#### [WHAT YOU ARE ASKED TO DO]
Where the line with "pastorais, científicos, teológicos" appears in the records below, start there and transcribe each line exactly through the last.

#### [EXERCISE DATA]
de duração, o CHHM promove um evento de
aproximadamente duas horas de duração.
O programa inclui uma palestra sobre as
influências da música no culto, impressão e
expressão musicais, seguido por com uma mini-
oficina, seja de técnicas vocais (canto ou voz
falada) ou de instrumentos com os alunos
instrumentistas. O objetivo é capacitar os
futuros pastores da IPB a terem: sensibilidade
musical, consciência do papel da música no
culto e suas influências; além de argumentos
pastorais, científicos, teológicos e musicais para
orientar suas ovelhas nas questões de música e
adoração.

#### [TASK ANSWER]
pastorais, científicos, teológicos e musicais para
orientar suas ovelhas nas questões de música e
adoração.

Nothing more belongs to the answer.